Das Pro-Wrestling in Japan stürzte nach seinem Tod in eine Krise. Rikis Schüler Antonio Inoki und Giant Baba konnten den schmerzlichen Verlust auffangen. Mit ihrer Hilfe wurde das Wrestling in Japan international berühmt. Doch ohne Rikidozan hätte es kein japanisches Pro Wrestling in seiner heutigen Form gegeben. Er war der erste auf dem asiatischen Kontinent, der 10 Jahre nach Ende des zweiten Weltkrieges, dem Wrestling hier zum internationalen Erfolg verhalf. Mit seinem Tod endet eine Ära voller Triumph und Tragödie im Wrestling. Im Mai 1996 wurde er in die "Puroresu Ruhmeshalle" aufgenommen. Einige Leute und Weggefährten vermuteten sogar, dass sein Tod mit dem amerikanischen Geheimdienst in Verbindung stehe.

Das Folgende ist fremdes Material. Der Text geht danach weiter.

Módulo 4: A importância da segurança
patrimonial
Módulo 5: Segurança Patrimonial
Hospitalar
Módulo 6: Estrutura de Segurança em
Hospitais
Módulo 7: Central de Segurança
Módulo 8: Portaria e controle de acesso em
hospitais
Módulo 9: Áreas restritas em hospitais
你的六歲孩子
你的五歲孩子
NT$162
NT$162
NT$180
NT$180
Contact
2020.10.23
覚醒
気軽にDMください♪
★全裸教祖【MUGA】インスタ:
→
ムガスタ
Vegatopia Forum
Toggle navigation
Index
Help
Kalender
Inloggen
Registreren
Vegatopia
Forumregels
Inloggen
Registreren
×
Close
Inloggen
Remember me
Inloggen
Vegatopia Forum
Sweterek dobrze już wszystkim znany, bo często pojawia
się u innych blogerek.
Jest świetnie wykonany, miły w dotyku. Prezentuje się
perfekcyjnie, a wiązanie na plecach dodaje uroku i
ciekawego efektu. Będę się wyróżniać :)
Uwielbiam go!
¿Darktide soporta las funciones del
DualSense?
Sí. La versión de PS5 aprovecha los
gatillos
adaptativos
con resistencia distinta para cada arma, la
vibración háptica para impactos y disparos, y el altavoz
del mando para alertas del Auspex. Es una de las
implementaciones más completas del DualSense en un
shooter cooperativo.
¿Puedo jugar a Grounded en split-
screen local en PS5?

Was mit dem Tode von Rikidozan ebenfalls ins Rampenlicht rückte, war die Diskussion um Absprachen und Betrugsskandale bei Kämpfen. Es wurden nun verstärkt Stimmen laut, die von absichtlich schwerer Täuschung der Fans sprachen. Was sich an einigen Stellen als begründeter Verdacht erwies, war die starke Einflussnahme der NWA auf das Wrestling in Japan. Absprachen waren auch in Japan keine Seltenheit. Schon in der frühen Zeit versuchten diverse Wrestler und Veranstalter die Fans zu täuschen.

Die Aufregung verstummte erst wieder, als Rikis Weggefährten und Schüler Baba und Inoki, an Bekanntheit und Beliebtheit zu nahmen. Die CIA soll die JWA und die Beziehungen zum kommunistischen Staat streng überwacht haben. Heute weiß man, dass das nicht stimmt. Es ist mehr die stark anhaltende Antipathie gegenüber den Amerikanern gewesen, die zu solchen Anschuldigungen führte. Sein Tod war letztendlich die Folge der sich immer weiter ausbreitenden Mafia. Er selbst steckte aber auch tief im Sumpf der japanischen Unterwelt.

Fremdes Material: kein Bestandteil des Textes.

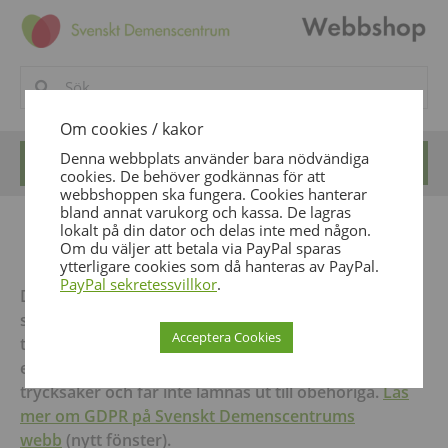
Om cookies / kakor
Denna webbplats använder bara nödvändiga
0
0
kr
cookies. De behöver godkännas för att
webbshoppen ska fungera. Cookies hanterar
bland annat varukorg och kassa. De lagras
lokalt på din dator och delas inte med någon.
GDPR | Personuppgifter
Om du väljer att betala via PayPal sparas
ytterligare cookies som då hanteras av PayPal.
PayPal sekretessvillkor
.
De personuppgifter som du lämnar vid beställningen
skyddas av GDPR, den nya EU-förordningen som
Acceptera Cookies
träder i kraft den 25 maj 2018. Uppgifterna används
endast för att kunna leverera och fakturera dina
trycksaker och får inte lämnas ut till obehöriga.
Läs
mer om GDPR på Svenskt Demenscentrums
webb
(nytt fönster).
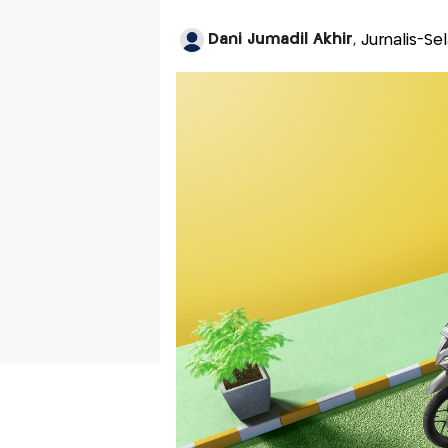
Dani Jumadil Akhir
, Jurnalis-S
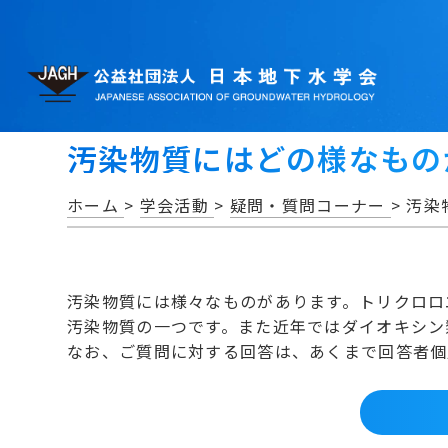
汚染物質にはどの様なもの
ホーム
>
学会活動
>
疑問・質問コーナー
>
汚染
汚染物質には様々なものがあります。トリクロロ
汚染物質の一つです。また近年ではダイオキシン
なお、ご質問に対する回答は、あくまで回答者個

Doch all die Informationen, Skandale und sonstigen Berichte tauchten erst Jahre nach seinem Tod auf. Riki hatte noch eine uneheliche Tochter mit einer koreanischen Frau. Noch bevor er Keiko Tanaka kennen lernte. Riki und Keiko hatten während der nur kurz anhaltenden Ehe eine Tochter. Der Sohn Mitsuo Momota folgte dem Vater 1970 in den Ring und kämpfte bei Pro Wrestling NOAH. Er konnte jedoch an den damaligen Erfolgen des Vaters nicht mehr anknüpfen. Fragte man damalige Wrestling-Experten in Japan, so war überhaupt nicht abzusehen, dass Baba und Inoki mal für gut 40 Jahre das Business lenken sollten. Rikidozans Söhne Yoshihiro und Mitsuo Momota finanzierten schließlich Giant Babas Wrestling-Promotion. Mit ihrem Kapital und dem Willen des Riesen Baba begann eine neue Epoche im japanischen Pro-Wrestling. Unter riesiger Anteilnahme wurde der japanische Megastar Rikidozan am 20.12.1963 auf dem Waldfriedhof "Ikegami Honmonji" in Tokyo beerdigt.

Kum Yong-Gin, ein führender Mann in der "Pro-Pyongyang Korean Amateur Athletic Association" mit Sitz in Japan, sagte über Rikis Erbe:
"Rikidozans reputation is still great".